Whole page, including text, blocked in UK because of picture of album cover

         

kaled

3:04 am on Dec 8, 2008 (gmt 0)

WebmasterWorld Senior Member 10+ Year Member



[news.bbc.co.uk...]

A decision by a number of UK internet providers to block a Wikipedia page showing an image of a naked girl has angered users of the popular site.

The blocked page of the online encyclopaedia shows an album cover of 1970s heavy metal band Scorpions.

Internet providers acted after online watchdog the Internet Watch Foundation warned them its picture may be illegal.

Seems like the IWF have overstepped the mark. At the very most, the url of the image should have been blocked, not the whole page.

[iwf.org.uk...]

You would think that an organization like the IWF would understand that nudity does not necessarily imply poornography. I vaguely recalled this cover from my teenage years but had to check with Google (I guess they will be in trouble now). To my eye it's no more poornographic than an a famous picture of a naked girl running away from a fire in Vietnam. I guess there are probably quite a few news organizations (including the BBC) with that one somewhere on their websites.

Kaled.

GaryK

4:48 am on Dec 8, 2008 (gmt 0)

WebmasterWorld Senior Member 10+ Year Member



I'm not sure how to respond to this issue. On the one hand, the photo of the young girl in Vietnam was clearly a news item. The girl's clothes had been burned off and she had been burned clear through to her bones by Napalm dropped in bombs by the US. This album cover, from the Virgin Killer album, shows a naked prepubescent girl with her most sensitive parts only slightly obscured by broken glass. Some might call that art. I guess it's up to the observer to decide how to define it. Either way I think the comparison makes for a poor analogy.

Comparisons aside, should it really be up to webmasters and other online private or governmental organizations to decide what's appropriate for others to see? Seems to me this should be a matter best left to parents and guardians.

[edited by: GaryK at 4:57 am (utc) on Dec. 8, 2008]

kaled

12:37 pm on Dec 8, 2008 (gmt 0)

WebmasterWorld Senior Member 10+ Year Member



Either way I think the comparison makes for a poor analogy.
Granted, the backgrounds behind these images could not be more different but...
  • Both images depict naked girls.
  • Both images have been in the public domain for decades.
  • If similar images were ever to be created today, pixelation would almost certainly be used due to the current political climate.

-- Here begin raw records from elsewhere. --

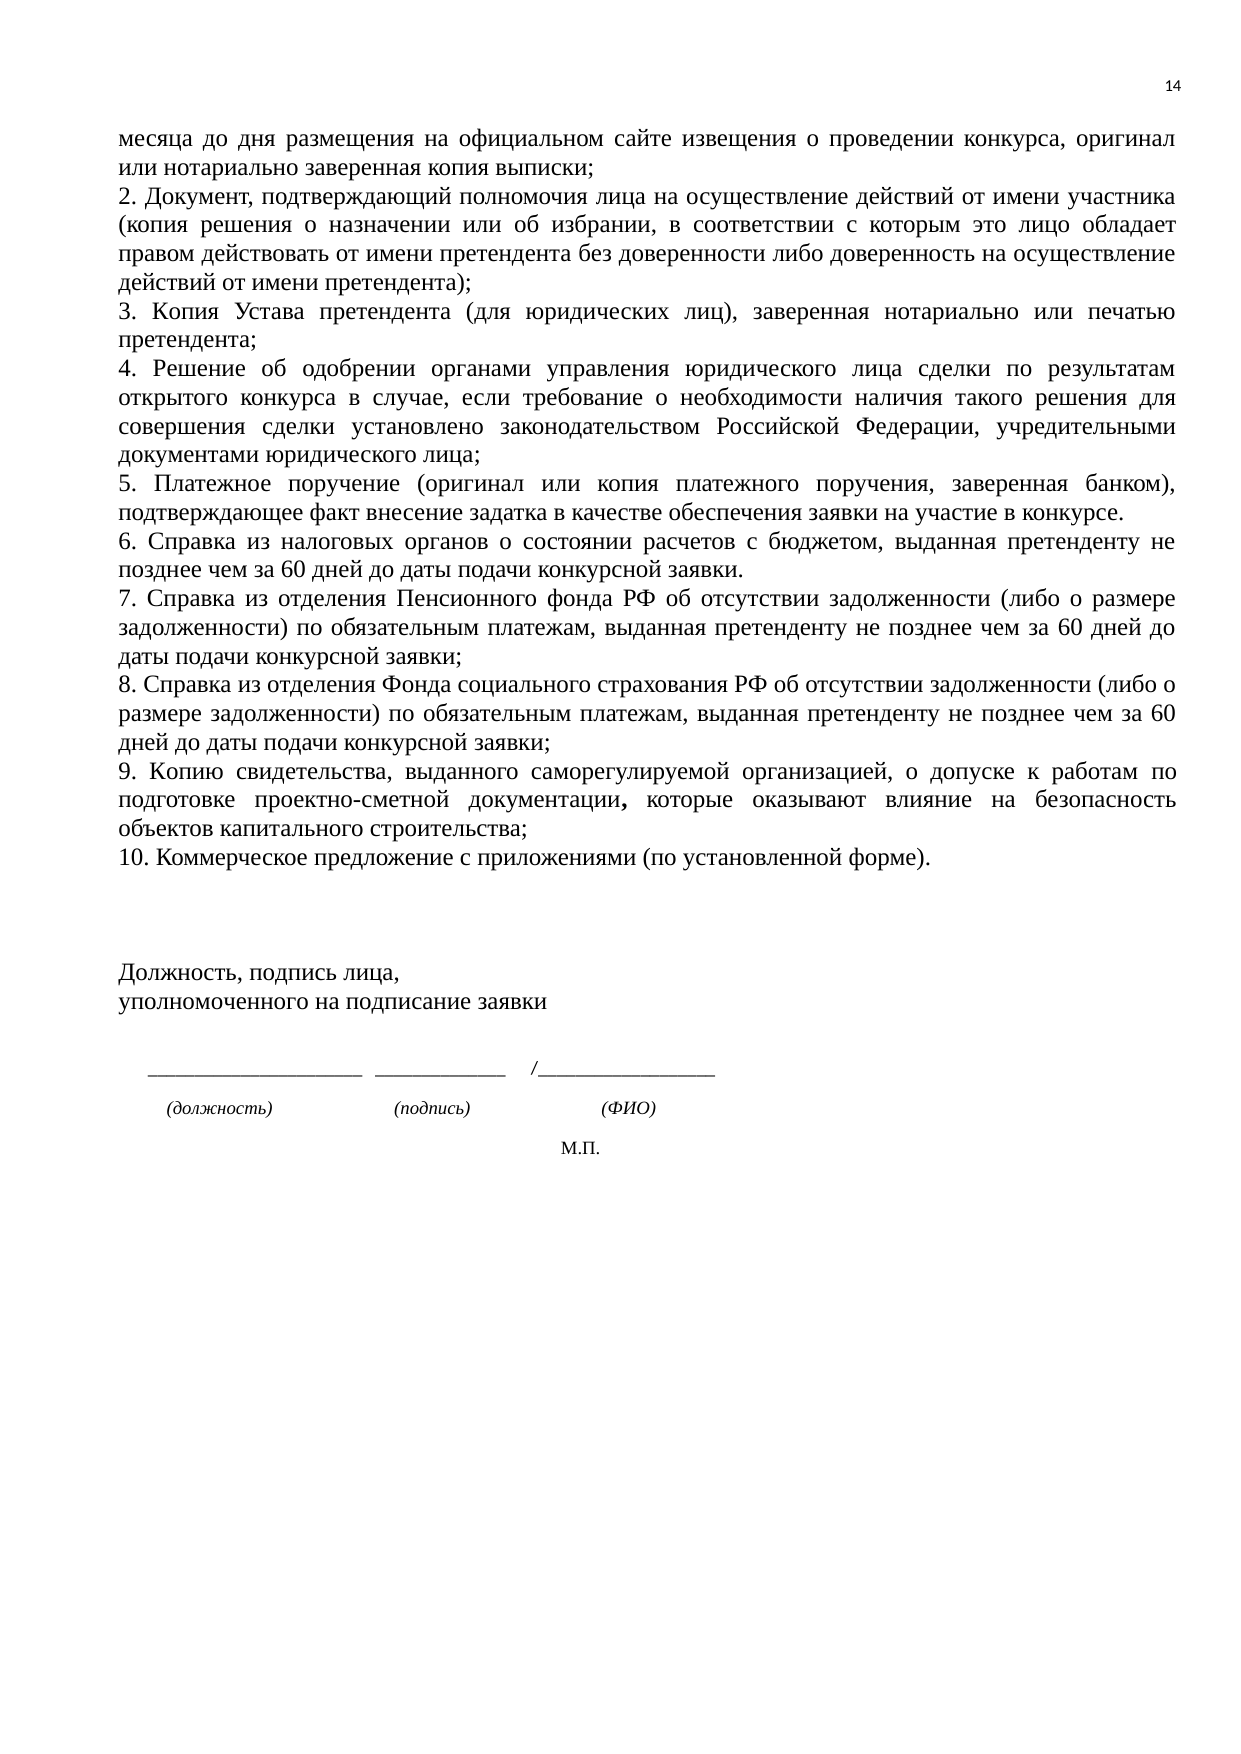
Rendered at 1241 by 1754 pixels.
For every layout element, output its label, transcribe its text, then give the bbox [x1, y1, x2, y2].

text М.П. [118, 1137, 1181, 1159]
text 8. Справка из отделения Фонда социального страхования РФ об отсутствии задолженности (либо о размере задолженности) по обязательным платежам, выданная претенденту не позднее чем за 60 дней до даты подачи конкурсной заявки; [118, 669, 1177, 756]
text 10. Коммерческое предложение с приложениями (по установленной форме). [118, 842, 1177, 871]
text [118, 123, 1177, 181]
text Должность, подпись лица, [118, 957, 1181, 986]
text (должность) (подпись) (ФИО) [118, 1097, 1181, 1119]
text 5. Платежное поручение (оригинал или копия платежного поручения, заверенная банком), подтверждающее факт внесение задатка в качестве обеспечения заявки на участие в конкурсе. [118, 468, 1177, 526]
text 2. Документ, подтверждающий полномочия лица на осуществление действий от имени участника (копия решения о назначении или об избрании, в соответствии с которым это лицо обладает правом действовать от имени претендента без доверенности либо доверенность на осуществление действий от имени претендента); [118, 181, 1177, 296]
text 7. Справка из отделения Пенсионного фонда РФ об отсутствии задолженности (либо о размере задолженности) по обязательным платежам, выданная претенденту не позднее чем за 60 дней до даты подачи конкурсной заявки; [118, 583, 1177, 669]
text 4. Решение об одобрении органами управления юридического лица сделки по результатам открытого конкурса в случае, если требование о необходимости наличия такого решения для совершения сделки установлено законодательством Российской Федерации, учредительными документами юридического лица; [118, 353, 1177, 468]
text уполномоченного на подписание заявки [118, 986, 1181, 1014]
text 3. Копия Устава претендента (для юридических лиц), заверенная нотариально или печатью претендента; [118, 296, 1177, 353]
text 9. Копию свидетельства, выданного саморегулируемой организацией, о допуске к работам по подготовке проектно-сметной документации, которые оказывают влияние на безопасность объектов капитального строительства; [118, 756, 1177, 842]
text 6. Справка из налоговых органов о состоянии расчетов с бюджетом, выданная претенденту не позднее чем за 60 дней до даты подачи конкурсной заявки. [118, 526, 1177, 583]
text _______________________ ______________ /___________________ [118, 1056, 1181, 1079]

It's also worth noting that the album cover would be classed as Level 1 (Images depicting erotic posing with no sexual activity) but, if someone took issue with the Vietnam picture, that could be classed as Level 5 (Sadism).

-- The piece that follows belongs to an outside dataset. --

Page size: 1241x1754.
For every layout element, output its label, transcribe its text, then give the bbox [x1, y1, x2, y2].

However, the whole argument could have been avoided if the url of the image had been blocked rather than the url of the page - that was clearly a bad decision for which the IWF seems entirely unrepentant. It was also utterly pointless and counter-productive since copies of the image are still easily viewed and have now received oodles of publicity so if any perverts want a copy they can get one. This decision also opens the door to prosecute anyone with a copy of the album cover, and even a "caution" under this law can have dire consequences.

Kaled.

Quadrille

12:07 pm on Dec 9, 2008 (gmt 0)

WebmasterWorld Senior Member 10+ Year Member



[quote]Both images depict naked girls.[quote]

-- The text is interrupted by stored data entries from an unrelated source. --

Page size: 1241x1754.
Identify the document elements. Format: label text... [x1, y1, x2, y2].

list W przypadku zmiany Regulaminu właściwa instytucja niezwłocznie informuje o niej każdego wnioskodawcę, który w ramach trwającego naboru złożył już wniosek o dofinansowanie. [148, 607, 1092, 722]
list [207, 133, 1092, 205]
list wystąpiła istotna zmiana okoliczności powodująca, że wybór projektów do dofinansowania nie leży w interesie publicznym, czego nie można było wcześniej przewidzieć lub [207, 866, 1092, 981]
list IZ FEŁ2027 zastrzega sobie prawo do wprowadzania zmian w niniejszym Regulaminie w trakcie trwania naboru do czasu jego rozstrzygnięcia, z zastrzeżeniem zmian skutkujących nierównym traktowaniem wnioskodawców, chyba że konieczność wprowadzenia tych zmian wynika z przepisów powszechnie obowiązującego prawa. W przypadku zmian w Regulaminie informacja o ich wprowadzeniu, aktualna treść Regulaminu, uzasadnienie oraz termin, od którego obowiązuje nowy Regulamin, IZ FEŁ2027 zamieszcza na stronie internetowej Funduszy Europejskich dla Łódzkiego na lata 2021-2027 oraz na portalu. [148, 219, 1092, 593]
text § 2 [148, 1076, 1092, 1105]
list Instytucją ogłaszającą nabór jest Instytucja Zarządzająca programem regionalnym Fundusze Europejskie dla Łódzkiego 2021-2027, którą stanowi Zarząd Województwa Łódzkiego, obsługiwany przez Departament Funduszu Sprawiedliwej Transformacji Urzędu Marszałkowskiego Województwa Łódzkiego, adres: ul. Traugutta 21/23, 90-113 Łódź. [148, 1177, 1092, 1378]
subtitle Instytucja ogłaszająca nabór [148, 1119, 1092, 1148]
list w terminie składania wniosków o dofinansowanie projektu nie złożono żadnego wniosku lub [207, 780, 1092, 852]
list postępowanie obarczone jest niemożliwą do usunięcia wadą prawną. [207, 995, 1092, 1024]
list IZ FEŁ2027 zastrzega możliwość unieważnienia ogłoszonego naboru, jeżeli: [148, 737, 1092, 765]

One was deliberately posed; I don't think this is the place to argue about definitions of #*$!ography, but while I think few would define the news pic that way, a naked preteen posing for an album called 'virgin killers' is a rather different cup of tea.

And there was a fuss thirty years ago; the cover was banned in Germany (Scorpions home country), and I think in other countries too.

HuskyPup

9:25 pm on Dec 9, 2008 (gmt 0)



IWF backs down on Wiki censorship

[news.bbc.co.uk...]

Quadrille

11:55 pm on Dec 9, 2008 (gmt 0)

WebmasterWorld Senior Member 10+ Year Member



At least they are being consistent; it seemed silly to censor child p*** on wiki, while allowing it in thousands of other places.

Yet another case of the 'Attempted Web Police' tangling themselves in their own bureaucracy.

Seems to me that if they were serious about p***, they'd deal with p***ographers - not copy the Chinese Government.